State’s and municipalities are “cash strapped” is what we hear all the time from the mass media as the US war machine marches on, financing predatory wars and building and maintaining hundreds of military facilities throughout the world; we have to remain fearful of the rest of the world in order for the Pentagon to protect us.

But the corporate wars in Afghanistan and Iraq have been a catastrophic failure.  Meanwhile, the refugee crisis in Europe has one and one cause alone and that is US foreign policy in the Middle East.  US imperialism has been bombing the region for 20 years straight as well as funding the various stooge regimes in the area.  Mubarak, the former Egyptian president, who Hillary Clinton considered like “family” and whose torture cells were widely known, was removed during the “Arab Spring” but not abandoned by his US patrons until it became too much of a liability to hold on to him.

So “cash strapped” doesn’t apply to funding wars and stooge regimes that willingly defend US corporate interests and profits in an area, it only applies to social needs. The reductions in investment forecasts are not nearly enough says Josh McGee who is a senior vice president of public accountability at the Laura and John Arnold Foundation.  Local and state contributions to retirement systems have more than doubled over the past decade to $121 billion in 2014, as contributions rose 50% to $45 billion, the Journal reports.

I have seen this foundation’s name as a contributor to the Public Broadcasting Service. It is headed by John D Arnold, a hedge fund manager (coupon clipper) and money trader.  He traded in energy for one,  and worked for the infamous Enron.  Arnold comes from an “upper class” family and his present wife is a former oil company executive.

The Arnold Foundation while posing as some sort of philanthropic outfit, is committed to undermining public pensions, what it terms “reforming” guaranteed pension benefits. The defined benefit plans have been severely curtailed as workers are forced more and more in to market based programs. 

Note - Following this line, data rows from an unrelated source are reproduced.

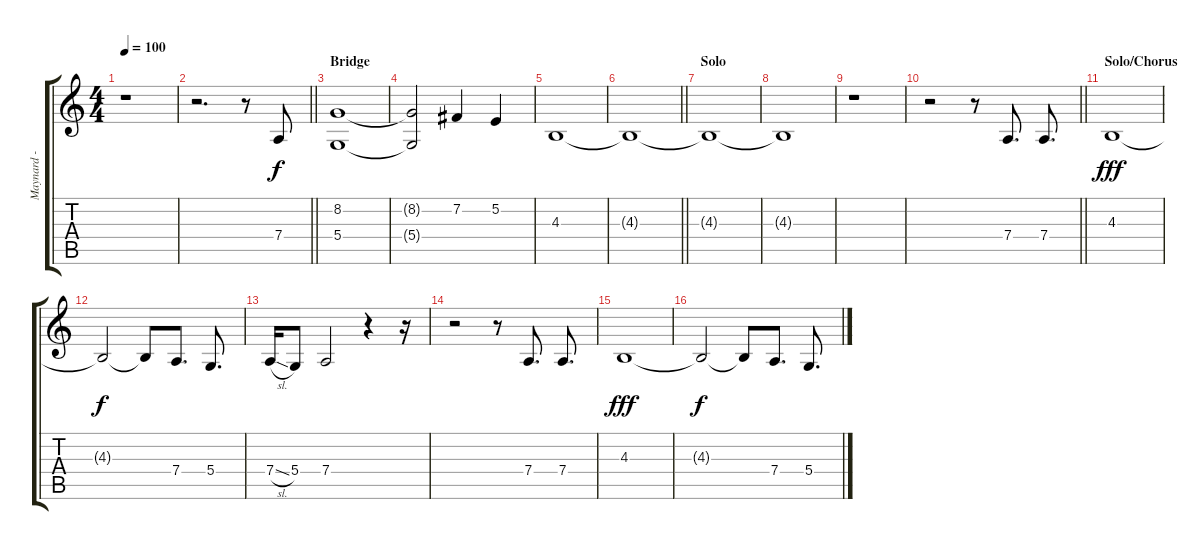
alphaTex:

\track ("Maynard - Vocals" "Maynard - ") {instrument violin}
\staff {score tabs}
\tuning (E4 B3 G3 D3 A2 E2) {hide}
\ts (4 4)
\tempo 100
\clef g2
\ks c
r.1{dy f} |
\barLineRight lightlight
r.2{d} r.8 7.4.8 |
\section ("" "Bridge")
(8.2 5.4).1 |
(8.2{t} 5.4{t}).2 7.2.4 5.2.4 |
4.3.1 |
\barLineRight lightlight
4.3{t}.1{volume 0} |
\section ("" "Solo")
4.3{t}.1 |
4.3{t}.1 |
r.1{volume 16} |
\barLineRight lightlight
r.2 r.8 7.4.8{d} 7.4.8{d} |
\section ("" "Solo/Chorus")
4.3.1{dy fff} |
4.3{t}.2{dy f} 4.3{t}.8 7.4.8{d} 5.4.8{d} |
7.4{sl}.16 5.4.8 7.4.2 r.4 r.16 |
r.2 r.8 7.4.8{d} 7.4.8{d} |
4.3.1{dy fff} |
4.3{t}.2{dy f} 4.3{t}.8 7.4.8{d} 5.4.8{d}
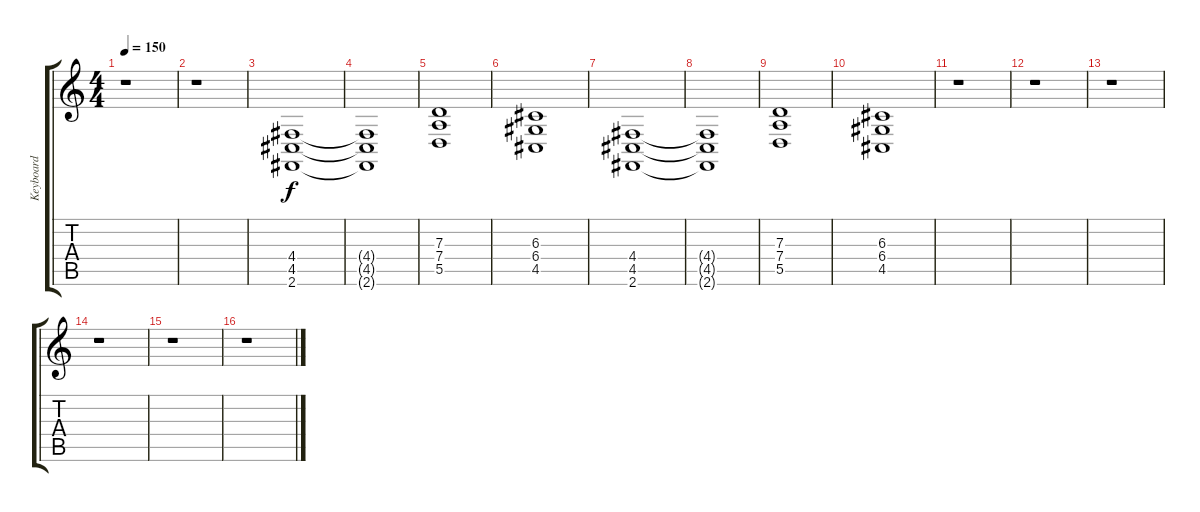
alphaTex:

\track ("Keyboard" "Keyboard") {instrument choiraahs}
\staff {score tabs}
\tuning (E4 B3 G3 D3 A2 E2) {hide}
\ts (4 4)
\tempo 150
\clef g2
\ks c
r.1{dy f} |
r.1 |
(4.4 4.5 2.6).1 |
(4.4{t} 4.5{t} 2.6{t}).1 |
(7.3 7.4 5.5).1 |
(6.3 6.4 4.5).1 |
(4.4 4.5 2.6).1 |
(4.4{t} 4.5{t} 2.6{t}).1 |
(7.3 7.4 5.5).1 |
(6.3 6.4 4.5).1 |
r.1 |
r.1 |
r.1 |
r.1 |
r.1 |
r.1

John Arnold. Never worked, wants to eliminate your pension
This is what Forbes has to say about this warrior of the 1% that wages war on workers: “John Arnold, the natural gas trading wunderkind retired from the hedge fund game last year at age 38 having amassed a fortune of $2.8 billion. He got his start at Enron and is said to have made $750 million in trading profits during the last days of that company in 2001.”

“Retired at 38”, worth almost 3 billion and earned 750 million during the “last days” of Enron. Not bad.  Meanwhile he spends the money he never earned pushing US public television, meager as it already is, further to the right.  It never had ads when I first came to this country; it does now.   And being the “Pull yourself up by your own bootstraps” guy that he is, he wants to ensure that the average American worker does the same as being guaranteed a pension from the state, and one that you can actually live on, makes us soft, it’s just plain communistic.

So if this social parasite and others like him have their way, we can expect further reductions in what are relatively decent pensions in the public sector.

Coupled with the likelihood of another crash in the not so distant future the next generation can look forward to working in to their 70’s for a pension that will barely keep them afloat.  For those of us like this writer who has benefited for a decent public sector pension that should be expanded to all workers, we too are not secure. But that’s the way the 1% like it, that’s how they can retire at 38 with $3 billion.

And we’re  supposed to worry about Iran?